As a side note it actually isn't great to have such a short cycle between
startup traction and inevitable cloning. It means small startups have to rely
on things like (gasp) the patent system to protect themselves from paying
upfront to work out a business model only to have someone come in immediately
to fragment the market.

------
oiciruam
The way I see it the major difference between Rocket and startup foundries
(Betaworks, Science, Sandbox) is how original the ideas are. And the only
difference between foundries and VCs investing in shared assets for their
startups (data analysis in Google Ventures, distribution in 500startups) is
the belief in founders. If the costs of starting up fall it´s just time before
some investors with operational backgrounds consider removing founders as part
of the risk. Rocket is a model for a new form of ´startup corporation´, which,
beyond clone sites, seems like an original idea.

------
benackles
We often hear that "ideas are worthless, execution is everything", so it comes
as no surprise that someone who executes well, should reap the rewards. I've
heard many times about how terrible the Samwer brothers are for "ripping off"
others innovations, but the truth is they have proven that they can out
execute the original innovators.

In the case of Groupon, there was very little innovation, so riding the wave
over an incumbent seemed on obvious. However many have tried, but few have
executed as well as Samwer and in the end Samwer proved the business was too
simple to emulate.

I don't think in the case of Stripe and Square that emulation will be a viable
strategy. Payments by their very nature suggest an extremely high level of
trust. Short term emulation would seem to breach that trust. I wouldn't invest
the time nor money in a platform which is inherently built to sellout.

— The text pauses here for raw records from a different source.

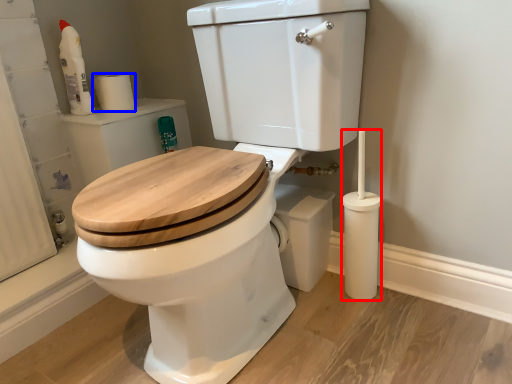
Question: Which object is closer to the camera taking this photo, brush (highlighted by a red box) or toilet paper (highlighted by a blue box)?

Choices:
 (A) brush
 (B) toilet paper

Answer: (A)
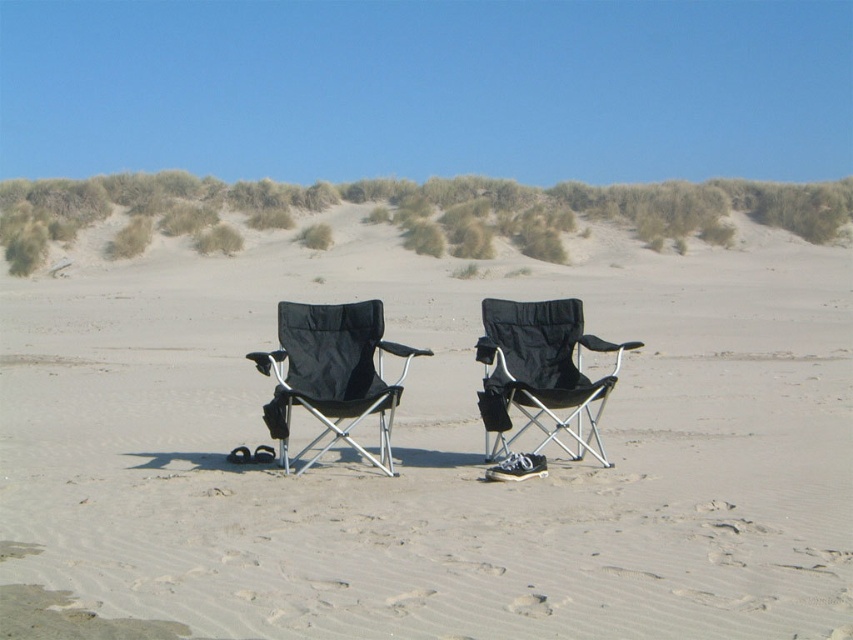
You are a beachgoer who wants to set up a towel between the two black fabric chairs at center and the black fabric chair at center. According to the scene, which chair should you place the towel closer to?

The black fabric chairs at center is located above the black fabric chair at center, so you should place the towel closer to the black fabric chair at center to position it between them.

You are planning to set up a small tent between the green grassy dune at upper center and the black fabric chair at center. Given that the tent requires a minimum of 150 feet of space to be safely anchored, will there be enough space between them?

The distance between the green grassy dune at upper center and the black fabric chair at center is 143.86 feet, which is less than the required 150 feet. Therefore, there is not enough space to safely anchor the tent between them.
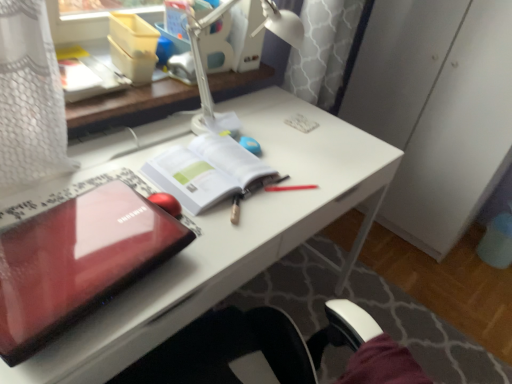
Where is `free space in front of white paper at center`? The height and width of the screenshot is (384, 512). free space in front of white paper at center is located at coordinates (217, 234).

Pinterest on the other hand...well...good luck!

------
confluence
First thing - this is written by a "media guy" and looks essentially like a
practice PR piece - <http://paulgraham.com/submarine.html>.

Second - whatever the source of the article it still has a point.

The Samwers do execute reasonably competently and they do help bring new
things to market. The thing that most people don't like is that they succeed
and put bed to the lie that original ideas drive markets - when timing,
location and execution matter more. See Apple's success in bringing copied
tech to mass market consumption - one of the biggest companies in the world is
a copycat and that is perfectly fine for Apple buying consumers.

------
erichocean
I wonder if this is actually a knock against the common incubator/VC idea that
"founders/team are everything".

Clearly that's not how the Samwer brothers operate, where a viable business
model that "clicks" for whatever reason is all that matters.

They simply hire qualified people to execute an existing idea, and then pump
massive marketing dollars to establish the company. There's ZERO evidence that
they go into a market _because_ they have "a great team", which AFAICT, is all
something like Y Combinator really cares about.

It's interesting nonetheless -- perhaps there's multiple ways to start and
scale new companies?

------
javajosh
The Samwers are exploiting the incredibly inadequate web of trust we have on
the internet. It's incredible to me that we're willing to spend money with
completely virtual entities and expect things to work out. Is our trust in
regulation and the rule of law that solid? Especially in emerging markets?

------
therandomguy
Business 101 teaches you that if barriers to entry are low there will be many
competitors. Why is this so surprising for people? It is good for the
consumer. It always has been.

In the SWOT section of your business plan, under W, if you didn't have Samwer
brothers you need to rethink it a bit.

------
rebelnz
I trialled for their Aus arm and promptly walked out after finally getting an
answer to how much they (don't) pay. I took a job a week later for double what
they offered which is still an average wage. I have no respect for these guys.

------
anuraj
Execution is key, ideas can be easily copied.